# WHAT YOU WILL DO
Swap "phylum" for "division" throughout the stretch of the listing from the line containing "scientific name: Tussilago farfara" through the line containing "genus: Apocynum". Reproduce only those lines, with everything else left unchanged.
··· INPUT FOR THIS TASK ···
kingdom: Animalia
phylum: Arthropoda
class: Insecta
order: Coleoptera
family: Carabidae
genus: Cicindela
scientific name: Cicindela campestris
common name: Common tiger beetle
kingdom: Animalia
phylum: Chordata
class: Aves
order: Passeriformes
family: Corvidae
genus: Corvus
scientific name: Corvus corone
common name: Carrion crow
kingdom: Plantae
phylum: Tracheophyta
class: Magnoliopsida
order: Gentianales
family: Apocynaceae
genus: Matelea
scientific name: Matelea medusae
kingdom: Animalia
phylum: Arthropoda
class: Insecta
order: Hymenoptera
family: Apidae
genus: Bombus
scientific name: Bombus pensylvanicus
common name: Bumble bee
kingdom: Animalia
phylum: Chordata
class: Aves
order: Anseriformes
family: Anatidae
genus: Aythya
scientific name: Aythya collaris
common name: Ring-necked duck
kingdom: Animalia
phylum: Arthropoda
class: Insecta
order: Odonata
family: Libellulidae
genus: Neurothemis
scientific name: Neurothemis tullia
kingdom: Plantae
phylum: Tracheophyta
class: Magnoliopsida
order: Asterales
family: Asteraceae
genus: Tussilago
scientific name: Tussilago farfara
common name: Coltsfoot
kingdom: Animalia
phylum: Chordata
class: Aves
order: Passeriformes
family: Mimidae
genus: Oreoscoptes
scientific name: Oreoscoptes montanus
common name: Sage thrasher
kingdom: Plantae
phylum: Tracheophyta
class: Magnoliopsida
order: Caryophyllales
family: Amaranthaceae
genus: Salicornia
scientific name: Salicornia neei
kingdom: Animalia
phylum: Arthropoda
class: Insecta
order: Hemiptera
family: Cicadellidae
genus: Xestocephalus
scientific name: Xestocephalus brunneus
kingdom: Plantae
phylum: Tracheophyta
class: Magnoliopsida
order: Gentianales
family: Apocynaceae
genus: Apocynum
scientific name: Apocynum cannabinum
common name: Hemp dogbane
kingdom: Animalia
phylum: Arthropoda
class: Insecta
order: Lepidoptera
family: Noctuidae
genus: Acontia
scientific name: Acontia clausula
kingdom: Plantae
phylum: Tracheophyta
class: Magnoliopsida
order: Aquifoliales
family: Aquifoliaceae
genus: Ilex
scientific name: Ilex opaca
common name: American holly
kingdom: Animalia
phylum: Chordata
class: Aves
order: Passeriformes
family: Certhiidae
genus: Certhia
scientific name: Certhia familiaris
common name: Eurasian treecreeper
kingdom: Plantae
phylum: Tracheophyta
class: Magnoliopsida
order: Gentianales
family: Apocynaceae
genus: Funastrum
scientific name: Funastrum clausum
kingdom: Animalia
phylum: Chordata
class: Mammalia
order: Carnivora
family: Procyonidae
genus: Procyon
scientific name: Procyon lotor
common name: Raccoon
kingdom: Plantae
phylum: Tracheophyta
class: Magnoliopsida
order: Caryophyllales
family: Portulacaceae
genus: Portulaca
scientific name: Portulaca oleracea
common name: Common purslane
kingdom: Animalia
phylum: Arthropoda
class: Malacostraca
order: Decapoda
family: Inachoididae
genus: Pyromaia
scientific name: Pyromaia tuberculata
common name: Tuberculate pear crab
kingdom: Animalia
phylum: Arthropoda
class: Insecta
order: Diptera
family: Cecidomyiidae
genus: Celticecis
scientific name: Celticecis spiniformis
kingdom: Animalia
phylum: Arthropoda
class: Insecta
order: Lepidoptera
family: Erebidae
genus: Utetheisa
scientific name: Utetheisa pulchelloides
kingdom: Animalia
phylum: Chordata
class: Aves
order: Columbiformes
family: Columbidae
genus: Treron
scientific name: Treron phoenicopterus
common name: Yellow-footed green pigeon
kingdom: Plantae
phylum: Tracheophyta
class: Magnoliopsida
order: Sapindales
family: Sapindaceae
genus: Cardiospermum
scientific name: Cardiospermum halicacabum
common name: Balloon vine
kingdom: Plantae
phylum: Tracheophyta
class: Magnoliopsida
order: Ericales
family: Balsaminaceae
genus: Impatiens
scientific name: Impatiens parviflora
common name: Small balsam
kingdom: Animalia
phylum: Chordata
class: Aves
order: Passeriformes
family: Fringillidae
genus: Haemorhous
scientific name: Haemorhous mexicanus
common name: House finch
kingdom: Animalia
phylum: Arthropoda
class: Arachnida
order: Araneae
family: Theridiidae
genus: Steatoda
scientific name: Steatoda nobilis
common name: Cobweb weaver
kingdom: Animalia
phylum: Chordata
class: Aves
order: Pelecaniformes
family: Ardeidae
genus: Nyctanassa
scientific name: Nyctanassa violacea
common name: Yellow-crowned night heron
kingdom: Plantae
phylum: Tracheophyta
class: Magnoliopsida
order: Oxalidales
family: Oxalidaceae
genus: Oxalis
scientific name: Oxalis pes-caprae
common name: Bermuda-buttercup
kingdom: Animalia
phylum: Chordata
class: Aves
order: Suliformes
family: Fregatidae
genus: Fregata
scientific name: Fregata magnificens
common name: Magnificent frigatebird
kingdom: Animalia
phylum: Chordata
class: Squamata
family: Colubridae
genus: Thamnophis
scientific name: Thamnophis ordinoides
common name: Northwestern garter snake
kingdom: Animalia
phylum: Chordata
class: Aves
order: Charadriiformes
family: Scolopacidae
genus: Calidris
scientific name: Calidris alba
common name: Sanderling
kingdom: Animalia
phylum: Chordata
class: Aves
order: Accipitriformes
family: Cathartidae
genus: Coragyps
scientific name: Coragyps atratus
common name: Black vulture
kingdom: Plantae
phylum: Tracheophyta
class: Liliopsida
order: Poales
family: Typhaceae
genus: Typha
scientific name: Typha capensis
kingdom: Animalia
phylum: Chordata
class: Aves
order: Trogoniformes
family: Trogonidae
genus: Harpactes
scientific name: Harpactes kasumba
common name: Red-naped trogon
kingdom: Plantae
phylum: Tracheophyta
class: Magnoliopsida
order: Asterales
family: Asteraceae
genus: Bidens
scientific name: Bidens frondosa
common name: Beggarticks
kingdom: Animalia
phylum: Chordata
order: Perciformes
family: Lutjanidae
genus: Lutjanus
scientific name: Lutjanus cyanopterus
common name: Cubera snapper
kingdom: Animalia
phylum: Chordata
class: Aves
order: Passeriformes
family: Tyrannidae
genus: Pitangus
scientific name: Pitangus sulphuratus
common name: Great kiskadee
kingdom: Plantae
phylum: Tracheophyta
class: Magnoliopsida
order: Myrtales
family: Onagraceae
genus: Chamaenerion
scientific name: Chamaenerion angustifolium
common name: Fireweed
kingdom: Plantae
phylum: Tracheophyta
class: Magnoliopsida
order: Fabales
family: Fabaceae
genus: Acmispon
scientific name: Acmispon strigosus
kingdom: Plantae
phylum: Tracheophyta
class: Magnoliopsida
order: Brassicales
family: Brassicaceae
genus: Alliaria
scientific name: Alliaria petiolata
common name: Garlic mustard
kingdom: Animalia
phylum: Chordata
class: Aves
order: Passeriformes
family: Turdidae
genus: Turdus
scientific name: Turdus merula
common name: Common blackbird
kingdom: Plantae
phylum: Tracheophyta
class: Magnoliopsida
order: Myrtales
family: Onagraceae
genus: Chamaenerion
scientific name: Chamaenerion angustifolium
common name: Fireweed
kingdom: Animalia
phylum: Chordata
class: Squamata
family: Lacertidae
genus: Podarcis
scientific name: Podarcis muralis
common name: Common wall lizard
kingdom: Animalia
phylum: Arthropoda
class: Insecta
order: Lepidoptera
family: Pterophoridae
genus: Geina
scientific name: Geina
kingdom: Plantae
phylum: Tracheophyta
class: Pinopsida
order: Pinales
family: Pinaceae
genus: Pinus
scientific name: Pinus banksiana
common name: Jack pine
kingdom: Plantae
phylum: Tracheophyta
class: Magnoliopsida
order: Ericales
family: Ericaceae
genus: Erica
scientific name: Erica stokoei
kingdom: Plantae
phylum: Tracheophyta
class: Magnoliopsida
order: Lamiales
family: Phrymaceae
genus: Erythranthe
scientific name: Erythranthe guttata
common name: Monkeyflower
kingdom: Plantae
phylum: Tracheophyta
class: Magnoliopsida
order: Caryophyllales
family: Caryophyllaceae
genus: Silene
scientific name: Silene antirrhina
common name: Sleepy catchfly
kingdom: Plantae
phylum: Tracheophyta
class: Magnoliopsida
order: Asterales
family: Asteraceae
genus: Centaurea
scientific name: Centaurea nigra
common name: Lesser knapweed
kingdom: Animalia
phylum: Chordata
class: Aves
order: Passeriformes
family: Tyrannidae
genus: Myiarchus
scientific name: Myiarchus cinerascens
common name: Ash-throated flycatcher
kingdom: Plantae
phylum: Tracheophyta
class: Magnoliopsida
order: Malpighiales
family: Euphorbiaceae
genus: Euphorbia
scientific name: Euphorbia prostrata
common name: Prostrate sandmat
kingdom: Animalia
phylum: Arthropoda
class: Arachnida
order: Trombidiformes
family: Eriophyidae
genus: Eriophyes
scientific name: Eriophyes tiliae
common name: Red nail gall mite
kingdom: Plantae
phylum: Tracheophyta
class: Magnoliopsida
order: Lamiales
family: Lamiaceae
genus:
···
# CORRECT ANSWER
scientific name: Tussilago farfara
common name: Coltsfoot
kingdom: Animalia
division: Chordata
class: Aves
order: Passeriformes
family: Mimidae
genus: Oreoscoptes
scientific name: Oreoscoptes montanus
common name: Sage thrasher
kingdom: Plantae
division: Tracheophyta
class: Magnoliopsida
order: Caryophyllales
family: Amaranthaceae
genus: Salicornia
scientific name: Salicornia neei
kingdom: Animalia
division: Arthropoda
class: Insecta
order: Hemiptera
family: Cicadellidae
genus: Xestocephalus
scientific name: Xestocephalus brunneus
kingdom: Plantae
division: Tracheophyta
class: Magnoliopsida
order: Gentianales
family: Apocynaceae
genus: Apocynum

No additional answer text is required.